**** EXTRACTED TEXT ****
Monarch butterflies and honey bees have become the poster children for the plight of pollinating insects. More and more, we are realizing the importance they play in our food system and ecology. While the threat is global, there are things we can do in our own yards to help the local populations, like creating a pollinator garden.

Pollinator gardens are functional for insects and animals but can still be beautiful. Start with realizing that you'll need a diversity of plants to produce nectar and pollen from spring until fall. Flowers, herbs and wildflowers are key.

Plant in groups so the insects can find the flowers easily. Choose a diversity of flower types such as umbel, daisies and foxgloves. These will all favor different insects. Grow heirloom varieties of flowers you love such as scabiosa, nicotiana, echinacea and yarrow for the best pollen and nectar. Get constant color, nectar and pollen from succession perennials, such as iris, geraniums, daisies, rudbeckia and asters. Be sure to avoid using any pesticides in the garden.

Don't forget to grow evergreens, shrubs and trees. These also produce food for pollinators when flowering, and provide habitat for them to hide and nest. Leave fallen logs and snag trees in your yard and create meadows with wildflowers for this reason, too.

Pollinators also need water. Small water features, bird baths or clay puddles that you periodically fill, will be enough for these creatures to stay hydrated.

Involve your kids and grandkids in your new pollinator garden. Register it with the Million Pollinator Garden Challenge. They're encouraging gardeners to create one million pollinator gardens to help our bees, bats and other pollinators.

Now for this week's tip: whether Punxsutawney Phil sees his shadow or not on Groundhog Day, it's too early to start most seeds indoors. In Vermont, we always have at least six more weeks of winter.
**** RECORDED DATA ****
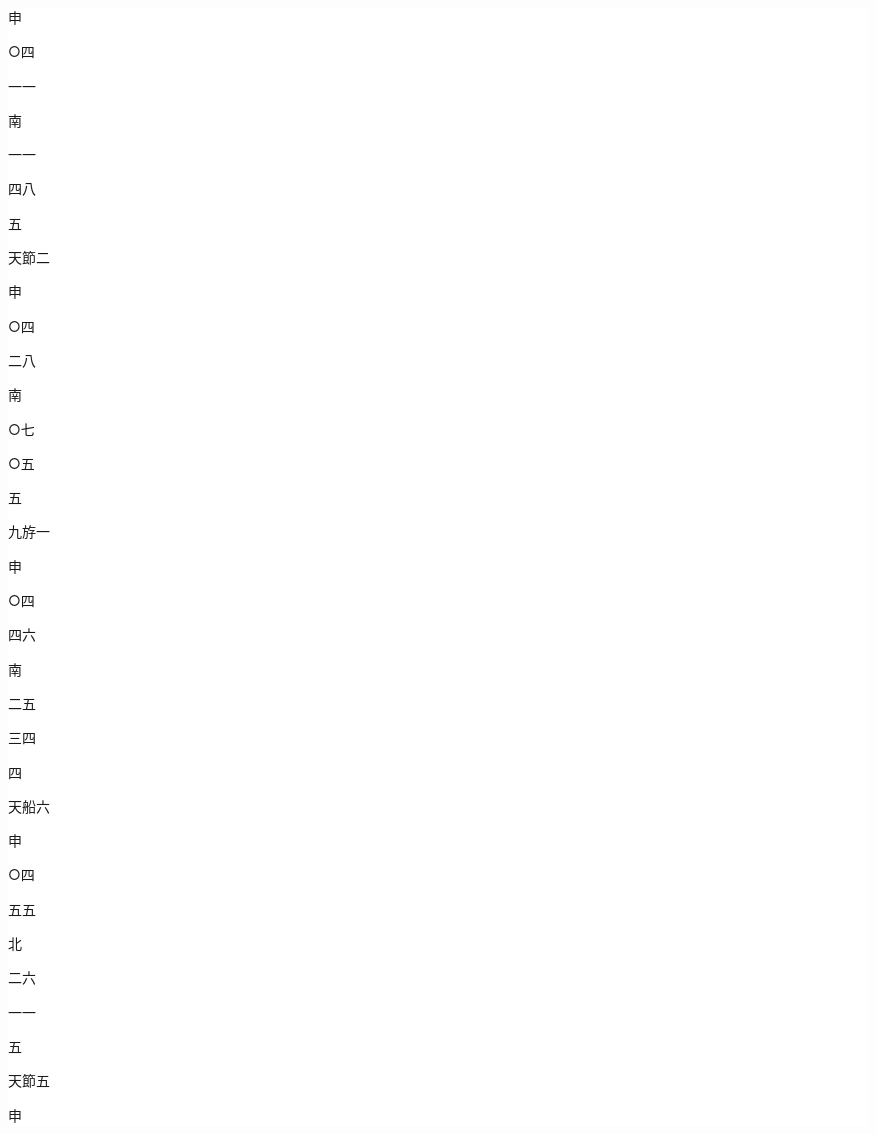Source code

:申

○四

一一

南

一一

四八

五

天節二

申

○四

二八

南

○七

○五

五

九斿一

申

○四

四六

南

二五

三四

四

天船六

申

○四

五五

北

二六

一一

五

天節五

申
****
## EXERCISES TO COMPLETE
- a) Translate this sentence from the pollinator garden text into Spanish: "Plant in groups so the insects can find the flowers easily."
- b) Rewrite the source text of the records with "酉" in place of each "申" and everything else unchanged. Leave out the pictures.

## TASK RESULTS
- a) Plante en grupos para que los insectos puedan encontrar las flores fácilmente.

- b)
Source code

:酉

○四

一一

南

一一

四八

五

天節二

酉

○四

二八

南

○七

○五

五

九斿一

酉

○四

四六

南

二五

三四

四

天船六

酉

○四

五五

北

二六

一一

五

天節五

酉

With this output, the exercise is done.